The allegorical description of a traveler in a cave is an interesting illustration of this process (and, perhaps, an allusion to Plato's allegory of the cave). Wordsworth describes a situation in which shadow, light, and objects play off of one another and become baffling. This isn't the first time he's used such a metaphor. In Book Fourth, he describes a boater unable to parse "shadow from substance" in the water, in that case using that visual confusion as a metaphor for time and memory. Imagistically and thematically, Wordsworth is interested in such moments of fluidity and murkiness. Here, though, the allegorical cave-explorer uses imagined scenes of ships, warriors, kings, and forests to make sense of his landscape. Imagination and storytelling are tools for understanding and for shaping nonsense into sense.

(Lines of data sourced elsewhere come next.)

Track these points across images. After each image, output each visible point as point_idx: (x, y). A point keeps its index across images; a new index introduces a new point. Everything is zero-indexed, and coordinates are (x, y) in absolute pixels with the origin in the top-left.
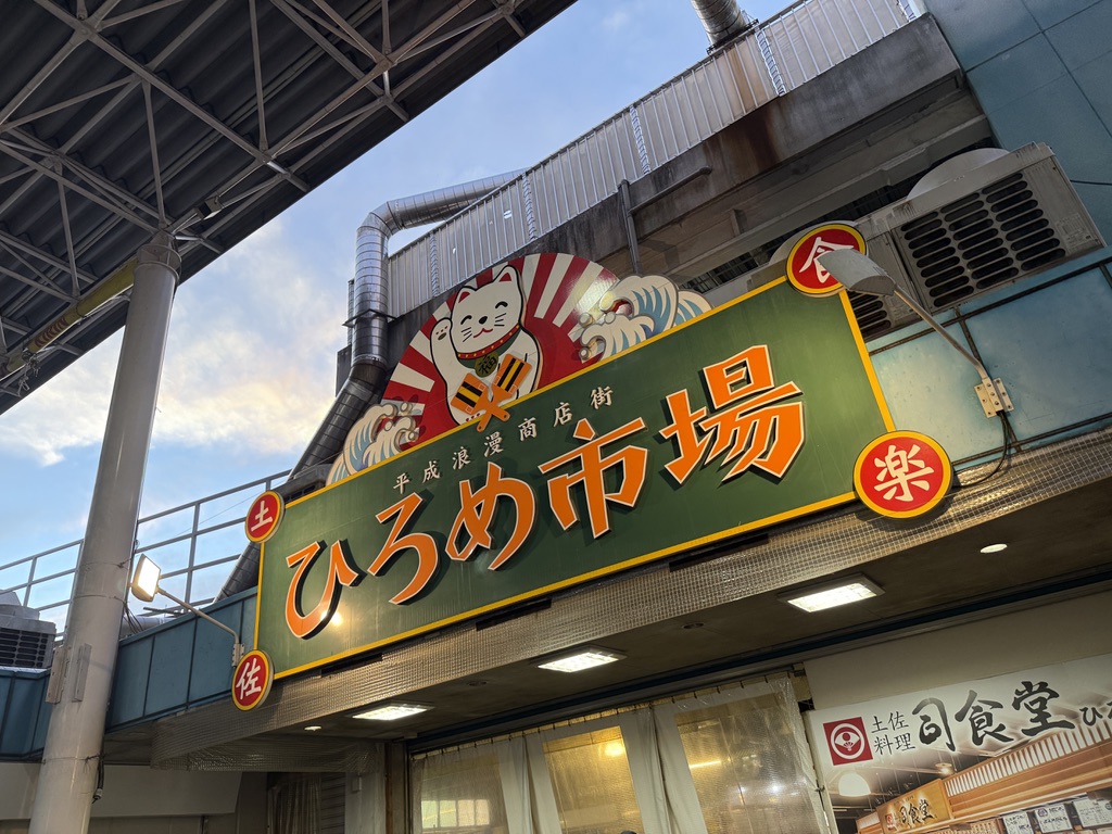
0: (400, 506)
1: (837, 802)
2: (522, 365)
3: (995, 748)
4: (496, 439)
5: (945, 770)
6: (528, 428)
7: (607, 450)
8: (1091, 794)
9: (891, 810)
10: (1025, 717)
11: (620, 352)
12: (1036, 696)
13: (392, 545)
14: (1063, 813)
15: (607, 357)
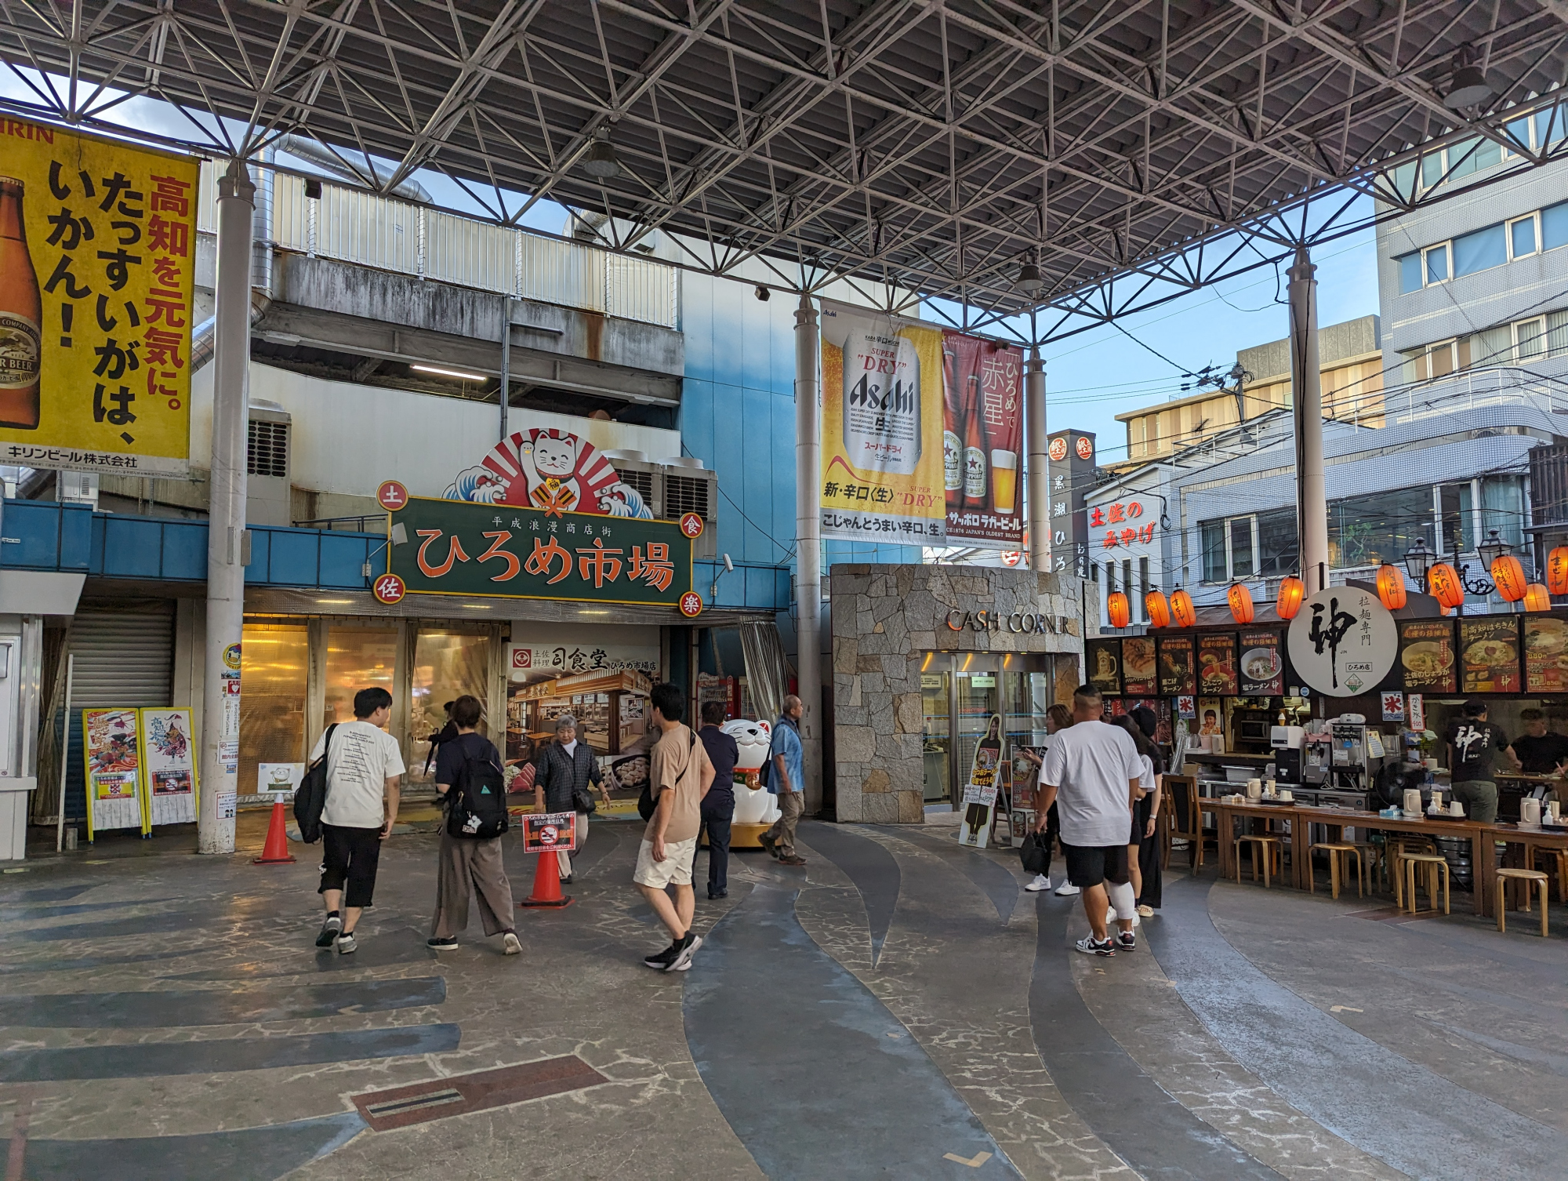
0: (499, 534)
1: (510, 682)
2: (572, 496)
3: (578, 671)
4: (554, 525)
5: (558, 677)
6: (571, 528)
7: (606, 556)
8: (604, 692)
9: (532, 689)
10: (593, 662)
11: (617, 516)
12: (599, 655)
13: (493, 552)
14: (593, 697)
15: (611, 514)
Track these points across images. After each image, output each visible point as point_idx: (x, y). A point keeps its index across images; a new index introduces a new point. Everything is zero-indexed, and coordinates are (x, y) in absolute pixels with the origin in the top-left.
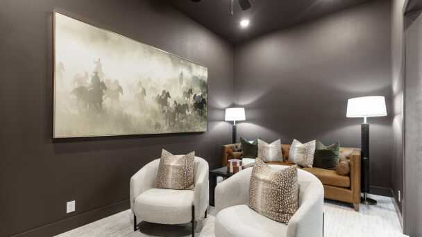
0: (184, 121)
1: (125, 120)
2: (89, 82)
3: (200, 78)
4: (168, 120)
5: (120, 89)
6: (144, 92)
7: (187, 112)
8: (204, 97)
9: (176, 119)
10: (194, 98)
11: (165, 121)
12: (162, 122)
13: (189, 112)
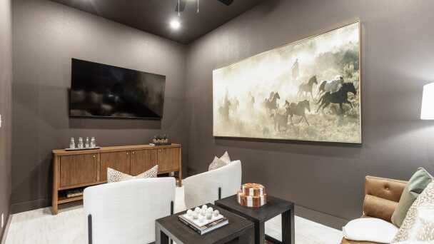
0: (300, 124)
1: (240, 126)
2: (223, 103)
3: (334, 52)
4: (277, 125)
5: (238, 102)
6: (253, 99)
7: (306, 111)
8: (346, 80)
9: (289, 123)
10: (322, 87)
11: (273, 126)
12: (271, 127)
13: (312, 111)
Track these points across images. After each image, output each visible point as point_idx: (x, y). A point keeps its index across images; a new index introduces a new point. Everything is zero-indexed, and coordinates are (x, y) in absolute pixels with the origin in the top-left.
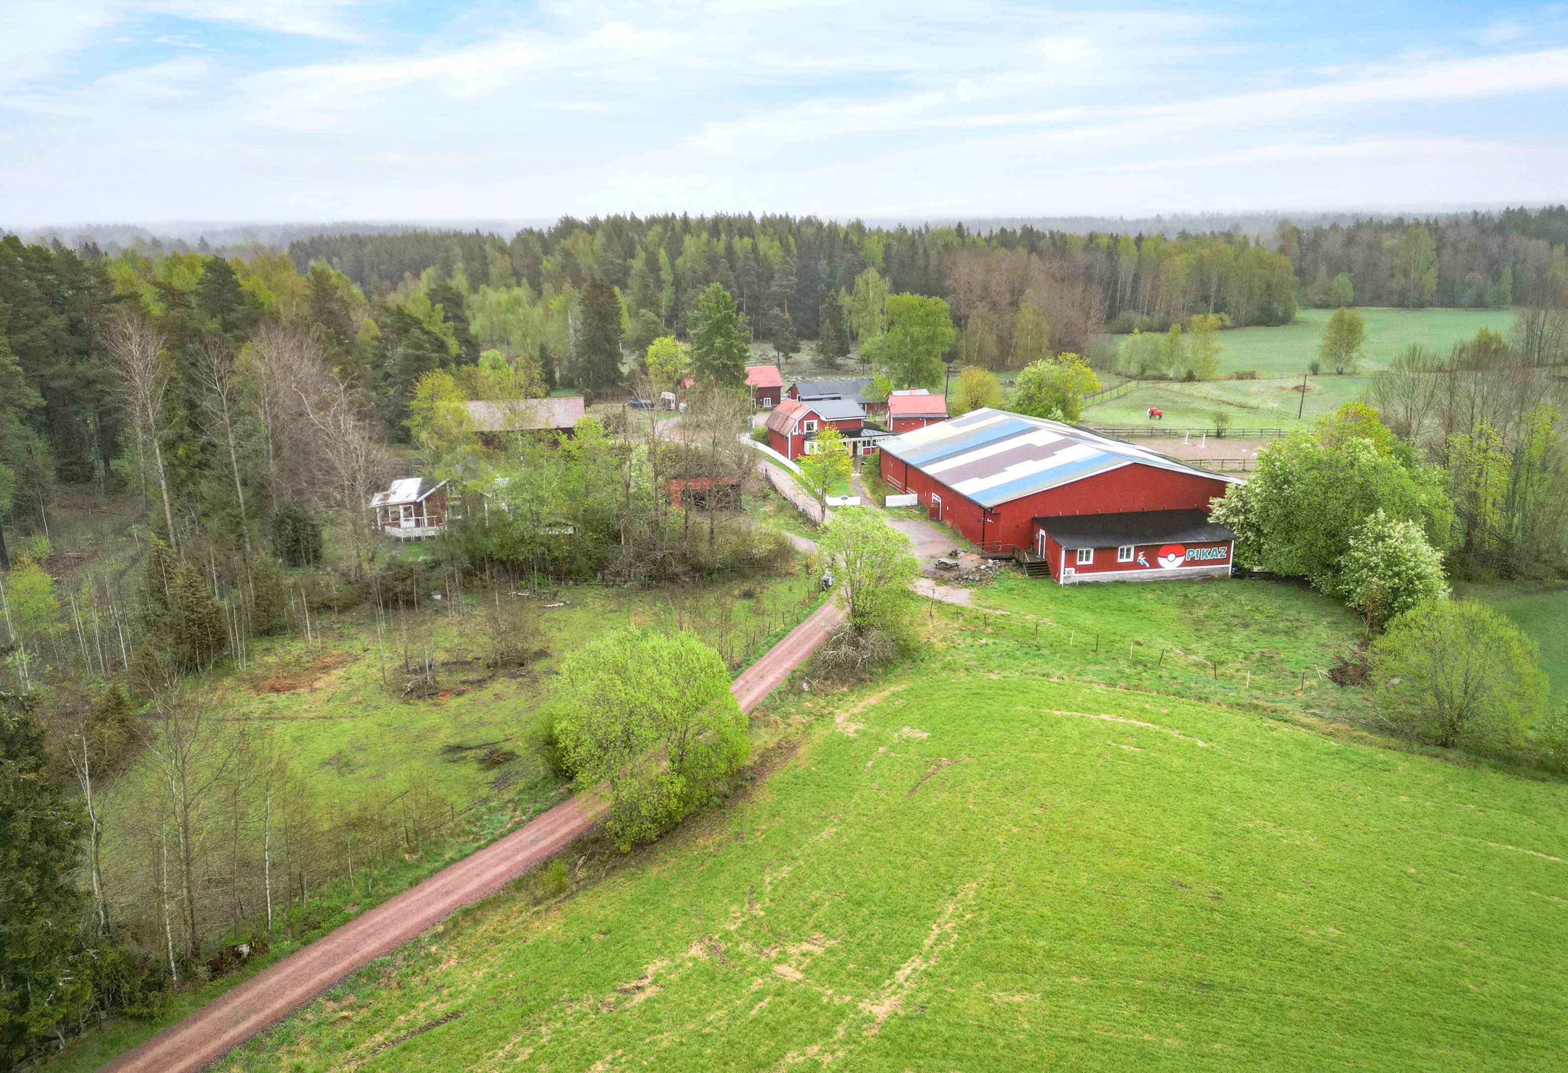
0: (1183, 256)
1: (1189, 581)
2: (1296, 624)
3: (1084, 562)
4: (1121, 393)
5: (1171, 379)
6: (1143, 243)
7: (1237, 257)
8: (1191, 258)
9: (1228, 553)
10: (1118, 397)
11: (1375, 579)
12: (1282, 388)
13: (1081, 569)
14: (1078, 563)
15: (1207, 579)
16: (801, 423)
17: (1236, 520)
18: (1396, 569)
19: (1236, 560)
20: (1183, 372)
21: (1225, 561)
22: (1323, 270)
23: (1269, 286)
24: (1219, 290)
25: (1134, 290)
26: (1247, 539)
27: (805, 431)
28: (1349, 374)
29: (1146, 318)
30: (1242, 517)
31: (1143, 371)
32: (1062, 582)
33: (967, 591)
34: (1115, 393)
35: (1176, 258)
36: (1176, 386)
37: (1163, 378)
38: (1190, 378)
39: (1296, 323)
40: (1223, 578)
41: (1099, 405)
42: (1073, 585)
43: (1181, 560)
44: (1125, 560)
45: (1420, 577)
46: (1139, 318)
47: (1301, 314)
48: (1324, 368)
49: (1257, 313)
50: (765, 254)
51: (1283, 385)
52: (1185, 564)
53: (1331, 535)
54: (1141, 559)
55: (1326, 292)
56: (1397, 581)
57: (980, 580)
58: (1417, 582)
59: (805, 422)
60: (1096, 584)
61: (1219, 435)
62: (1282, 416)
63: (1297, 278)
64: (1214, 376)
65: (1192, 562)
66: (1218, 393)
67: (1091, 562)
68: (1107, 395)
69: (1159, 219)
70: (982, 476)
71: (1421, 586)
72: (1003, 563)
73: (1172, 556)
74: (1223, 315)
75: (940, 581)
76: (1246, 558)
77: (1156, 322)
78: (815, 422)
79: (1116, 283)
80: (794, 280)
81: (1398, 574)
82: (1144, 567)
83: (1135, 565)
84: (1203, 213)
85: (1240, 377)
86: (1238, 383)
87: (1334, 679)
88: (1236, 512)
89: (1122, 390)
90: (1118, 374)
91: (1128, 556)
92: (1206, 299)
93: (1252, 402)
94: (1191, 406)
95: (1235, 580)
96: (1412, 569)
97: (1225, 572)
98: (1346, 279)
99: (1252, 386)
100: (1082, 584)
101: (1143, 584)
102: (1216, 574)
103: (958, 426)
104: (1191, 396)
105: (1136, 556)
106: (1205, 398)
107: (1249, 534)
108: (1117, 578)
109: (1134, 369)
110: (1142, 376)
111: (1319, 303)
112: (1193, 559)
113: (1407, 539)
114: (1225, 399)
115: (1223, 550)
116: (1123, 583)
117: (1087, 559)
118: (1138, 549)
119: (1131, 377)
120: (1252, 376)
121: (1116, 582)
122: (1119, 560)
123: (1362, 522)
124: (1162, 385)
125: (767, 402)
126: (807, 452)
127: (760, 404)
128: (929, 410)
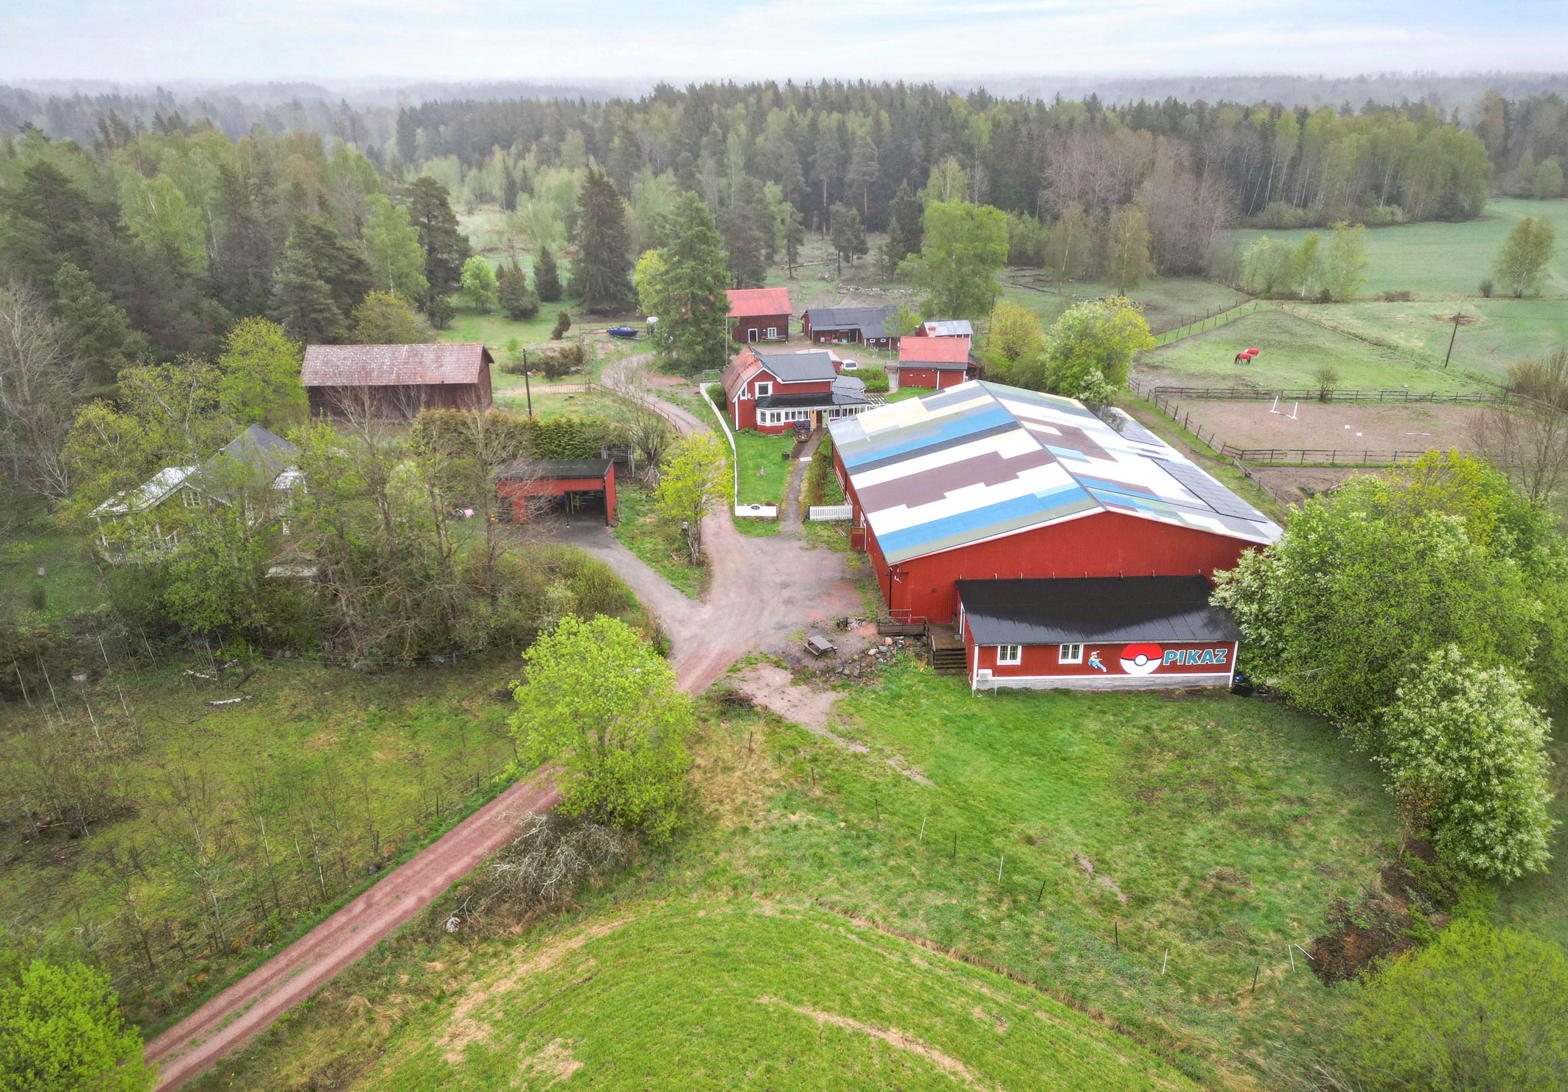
0: (1355, 136)
1: (1165, 695)
2: (1297, 809)
3: (1008, 662)
4: (1231, 318)
5: (1302, 299)
6: (1308, 120)
7: (1420, 138)
8: (1364, 139)
9: (1229, 657)
10: (1226, 325)
11: (1427, 760)
12: (1437, 318)
13: (1000, 671)
14: (1000, 662)
15: (1195, 693)
16: (751, 385)
17: (1246, 609)
18: (1464, 751)
19: (1241, 668)
20: (1318, 289)
21: (1225, 668)
22: (1528, 154)
23: (1455, 175)
24: (1395, 178)
25: (1291, 177)
26: (1261, 637)
27: (757, 395)
28: (1529, 298)
29: (1300, 212)
30: (1255, 607)
31: (1269, 288)
32: (974, 687)
33: (832, 696)
34: (1221, 319)
35: (1344, 139)
36: (1304, 310)
37: (1292, 297)
38: (1325, 298)
39: (1486, 218)
40: (1217, 694)
41: (1194, 337)
42: (989, 692)
43: (1156, 663)
44: (1069, 661)
45: (1501, 771)
46: (1291, 212)
47: (1491, 207)
48: (1497, 289)
49: (1437, 206)
50: (853, 133)
51: (1439, 313)
52: (1161, 669)
53: (1377, 665)
54: (1094, 660)
55: (1529, 180)
56: (1463, 772)
57: (860, 676)
58: (1495, 781)
59: (757, 385)
60: (1026, 694)
61: (1323, 398)
62: (1422, 363)
63: (1491, 165)
64: (1357, 294)
65: (1174, 668)
66: (1354, 322)
67: (1018, 662)
68: (1209, 323)
69: (1362, 80)
70: (912, 502)
71: (1499, 789)
72: (910, 641)
73: (1141, 659)
74: (1395, 208)
75: (801, 676)
76: (1254, 668)
77: (1312, 216)
78: (770, 384)
79: (1268, 168)
80: (875, 165)
81: (1466, 761)
82: (1098, 671)
83: (1085, 669)
84: (1416, 73)
85: (1390, 298)
86: (1384, 305)
87: (1316, 966)
88: (1249, 597)
89: (1233, 314)
90: (1239, 289)
91: (1075, 656)
92: (1377, 188)
93: (1394, 337)
94: (1311, 342)
95: (1236, 698)
96: (1492, 756)
97: (1222, 682)
98: (1556, 164)
99: (1401, 312)
100: (1004, 692)
101: (1096, 695)
102: (1209, 685)
103: (930, 407)
104: (1318, 325)
105: (1086, 656)
106: (1334, 329)
107: (1264, 631)
108: (1059, 685)
109: (1259, 284)
110: (1268, 293)
111: (1518, 191)
112: (1174, 663)
113: (1492, 698)
114: (1359, 332)
115: (1221, 653)
116: (1065, 693)
117: (1014, 656)
118: (1088, 649)
119: (1253, 295)
120: (1405, 297)
121: (1056, 690)
122: (1061, 661)
123: (1422, 658)
124: (1288, 307)
125: (772, 333)
126: (759, 422)
127: (763, 335)
128: (946, 359)
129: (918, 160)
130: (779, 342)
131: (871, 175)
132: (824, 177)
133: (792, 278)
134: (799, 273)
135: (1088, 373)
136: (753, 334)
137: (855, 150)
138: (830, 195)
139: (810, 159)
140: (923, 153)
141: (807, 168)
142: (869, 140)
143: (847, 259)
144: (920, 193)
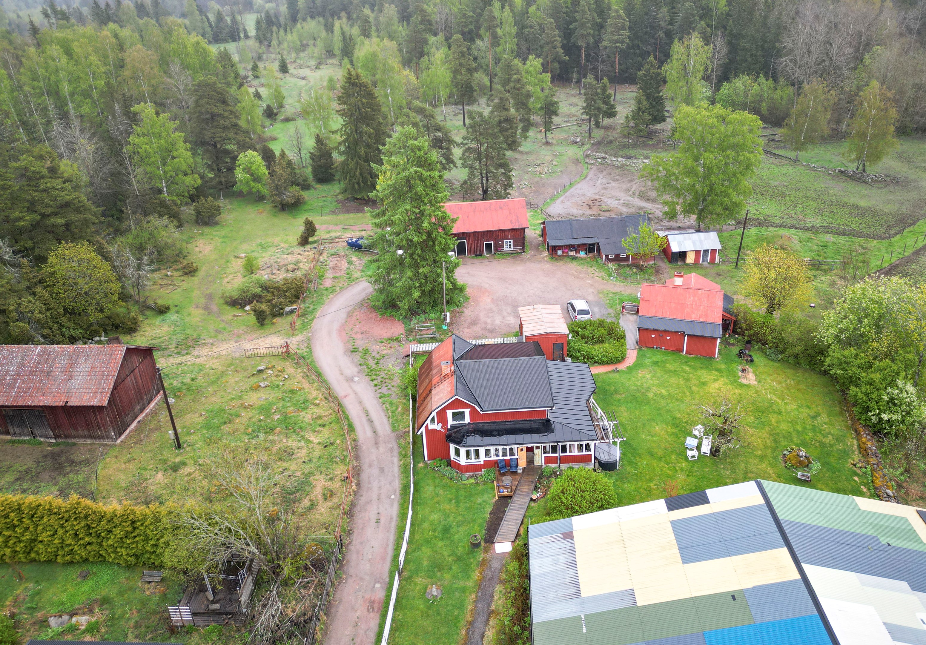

On a separate note, this book is interesting for the way in which it articulates a specifically British national character and relationship to nature. Wordsworth positions Britain and, even more specifically, the Lake District as the opposite of at once the classical world, Asia, and a lost pastoral world from the past. He does so somewhat defensively, as if feeling that readers are unlikely to think much of his home. China, he posits, is a place of grandeur and loveliness so striking that a child might be unable to mentally cope with it. Meanwhile, Greece and Italy are the opposite—balmy, effortless, and easy. He also introduces a nostalgic past era, full of festivals and maypoles. On the surface, he suggests, these are all preferable to chilly, spartan England. However, he suggests, England has a certain authenticity and truthfulness. The difficulty of living there builds up moral and imaginative strength. Wordsworth associates Britishness with rusticity, honesty, and industriousness. In doing so, he relegates things like comfort and luxury to the realm of the superficial, claiming that poeticism belongs to England rather than to storied landscapes like Italy. Furthermore, by linking struggling and suffering to poeticism and profundity, he articulates a highly Romantic worldview, in which emotional extremes are viewed as routes to truth and beauty.